The Olympic Games are important for many reasons. They are historical, a modern day analogue to the great Ancient Games millennia ago. They are monumental: this year’s Winter games in Sochi, Russia will feature 98 events spanning 15 sporting disciplines, involve 88 nations and cost over $50 billion American dollars. They are also symbolic: a unification of countries that supposedly sets aside any political difference in the name of friendly competition (friendlier than war, at any rate). But the Games are also absurd, and the Winter Olympics especially so. The cold weather sports show includes everything from what is basically fast group-sledding, something we’d call “The Ice Capades” in any other context, screaming while sweeping in front of skidding stones — and need we mention the outfits?
But in the history of the Winter Games, the most spectacular, over-the-top event to take place was a one-off: the Winter Pentathlon at the 1948 Winter Games held in St. Moritz. There may never have been a more elitist combination of athletic feats grouped together at one time before that fateful winter, and there likely hasn’t been since. A winter pentathlete in 1948 did the following in rapid succession: cross country skiing, shooting, downhill skiing, horse riding and…fencing. Of course there is scant footage of the event in question, but one likes to imagine the bravado with which a skiing fellow might snow plough to a stop next to his trusty steed, and quickly secure his rifle and scabbard before setting off into the fresh Swiss powder. The thing is well-endowed with pomp and prep school polish.
We love it. We long for it. We want it back.
We’re also quite enamored with the history of the pentathlon itself. It was in Stockholm in 1912 during the fifth Olympiad that the five-pronged gauntlet was reintroduced as an event that “tested a man’s moral qualities as much as his physical resources and skills, producing thereby the ideal, complete athlete”, according to the founder of the modern olympics, Baron Pierre de Coubertin, the same man who said that the pentathlon was accepted back into the games after the “Holy Ghost of sport illuminated my colleagues and they accepted a competition to which I attach great importance”. This is a compelling thing to say. Of course, those games were in the warmer months, so swimming and running were substituted for the ski portions. But we say without the snow and snowsuits, without the horses galloping through snow like they’re off through the woods to grandma’s house, without the firing of weapons like arctic assassins, without the fencing sandwiched between snow sports…it’s just not the same.

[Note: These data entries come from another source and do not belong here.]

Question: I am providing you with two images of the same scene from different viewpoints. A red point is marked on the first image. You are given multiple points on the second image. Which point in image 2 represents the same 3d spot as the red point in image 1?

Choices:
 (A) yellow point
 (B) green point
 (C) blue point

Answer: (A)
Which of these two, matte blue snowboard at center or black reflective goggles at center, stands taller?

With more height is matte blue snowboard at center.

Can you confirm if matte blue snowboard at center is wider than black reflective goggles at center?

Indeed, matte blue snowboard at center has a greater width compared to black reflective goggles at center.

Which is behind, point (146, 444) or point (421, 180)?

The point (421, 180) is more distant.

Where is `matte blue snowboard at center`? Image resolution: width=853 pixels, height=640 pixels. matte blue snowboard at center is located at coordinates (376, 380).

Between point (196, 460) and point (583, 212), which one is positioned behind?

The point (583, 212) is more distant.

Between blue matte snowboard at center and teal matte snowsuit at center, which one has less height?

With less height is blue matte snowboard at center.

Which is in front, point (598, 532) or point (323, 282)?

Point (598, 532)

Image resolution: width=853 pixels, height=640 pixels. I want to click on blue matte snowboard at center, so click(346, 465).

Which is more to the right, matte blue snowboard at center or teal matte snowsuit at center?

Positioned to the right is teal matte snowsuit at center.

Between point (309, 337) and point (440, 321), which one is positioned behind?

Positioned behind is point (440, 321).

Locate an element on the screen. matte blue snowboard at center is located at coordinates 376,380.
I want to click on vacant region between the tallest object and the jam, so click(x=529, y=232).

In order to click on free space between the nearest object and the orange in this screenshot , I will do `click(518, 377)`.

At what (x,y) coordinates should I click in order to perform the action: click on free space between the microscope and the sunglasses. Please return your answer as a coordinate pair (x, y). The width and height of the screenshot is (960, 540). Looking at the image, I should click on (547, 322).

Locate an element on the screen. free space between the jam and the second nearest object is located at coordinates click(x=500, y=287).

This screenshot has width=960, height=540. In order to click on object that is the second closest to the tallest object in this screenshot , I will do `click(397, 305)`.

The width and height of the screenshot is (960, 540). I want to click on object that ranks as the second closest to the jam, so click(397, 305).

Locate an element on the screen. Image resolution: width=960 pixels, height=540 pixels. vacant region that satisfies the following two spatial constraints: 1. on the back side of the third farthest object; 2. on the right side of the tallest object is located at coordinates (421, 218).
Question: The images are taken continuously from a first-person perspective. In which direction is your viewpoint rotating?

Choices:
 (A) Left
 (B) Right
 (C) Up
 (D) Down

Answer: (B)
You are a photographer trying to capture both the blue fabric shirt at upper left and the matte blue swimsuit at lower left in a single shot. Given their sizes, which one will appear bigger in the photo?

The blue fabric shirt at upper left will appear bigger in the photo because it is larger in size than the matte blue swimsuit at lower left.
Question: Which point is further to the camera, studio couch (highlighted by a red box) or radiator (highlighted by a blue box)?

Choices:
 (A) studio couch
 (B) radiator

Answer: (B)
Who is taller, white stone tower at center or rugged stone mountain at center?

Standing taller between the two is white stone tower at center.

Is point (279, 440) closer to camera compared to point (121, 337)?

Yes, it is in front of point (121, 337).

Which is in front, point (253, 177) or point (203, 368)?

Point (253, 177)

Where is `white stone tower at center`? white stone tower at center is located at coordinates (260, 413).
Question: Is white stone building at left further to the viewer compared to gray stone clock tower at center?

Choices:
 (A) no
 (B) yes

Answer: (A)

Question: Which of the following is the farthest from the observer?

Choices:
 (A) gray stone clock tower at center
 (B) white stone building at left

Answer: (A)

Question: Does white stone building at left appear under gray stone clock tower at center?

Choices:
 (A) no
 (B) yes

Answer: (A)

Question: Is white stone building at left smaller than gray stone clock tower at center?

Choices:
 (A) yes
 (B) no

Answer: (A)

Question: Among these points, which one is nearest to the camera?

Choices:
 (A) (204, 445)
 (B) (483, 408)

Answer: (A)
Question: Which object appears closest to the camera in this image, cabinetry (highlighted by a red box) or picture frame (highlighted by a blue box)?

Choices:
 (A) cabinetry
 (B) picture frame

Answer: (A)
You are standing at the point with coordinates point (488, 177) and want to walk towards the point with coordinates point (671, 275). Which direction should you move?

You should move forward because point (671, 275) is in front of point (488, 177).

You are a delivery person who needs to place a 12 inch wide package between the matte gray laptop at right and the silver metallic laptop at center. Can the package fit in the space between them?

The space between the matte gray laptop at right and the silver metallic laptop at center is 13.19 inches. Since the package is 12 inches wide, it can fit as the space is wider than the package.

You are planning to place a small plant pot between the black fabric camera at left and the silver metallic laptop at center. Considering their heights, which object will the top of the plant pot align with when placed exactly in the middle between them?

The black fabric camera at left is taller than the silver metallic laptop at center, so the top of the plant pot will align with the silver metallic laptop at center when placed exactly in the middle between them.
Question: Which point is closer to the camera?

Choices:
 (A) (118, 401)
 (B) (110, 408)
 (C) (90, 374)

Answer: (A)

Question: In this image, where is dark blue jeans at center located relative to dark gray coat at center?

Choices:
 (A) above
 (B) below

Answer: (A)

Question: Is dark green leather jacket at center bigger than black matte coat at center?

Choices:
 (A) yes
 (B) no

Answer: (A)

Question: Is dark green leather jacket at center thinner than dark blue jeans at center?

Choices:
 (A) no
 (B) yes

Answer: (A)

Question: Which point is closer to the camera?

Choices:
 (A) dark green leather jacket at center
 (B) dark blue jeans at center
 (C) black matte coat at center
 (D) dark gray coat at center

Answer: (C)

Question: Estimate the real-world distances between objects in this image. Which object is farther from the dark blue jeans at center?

The spirit of the original sort of lives on in the tradition of the modern pentathlon, the winter biathlon and in triathlon events (we’re waiting for the winter triathlon with fat bikes), yet it’s that one winter pentathlon that grabs our hearts and imagination. Yes, the bizarre showmanship attracts us — the thing was hard as hell, too. The idea was to test the skills required of an archetype soldier of the time, which meant physical mettle, yes, but also technical skill, composure and determination. Brass balls. These guys were jacks of all trades, masters of all. In an era that seems to prize specialization over adaptation, the 1948 winter pentathlon is a good reminder of how impressive it is to be good at many things, even when it’s snowing.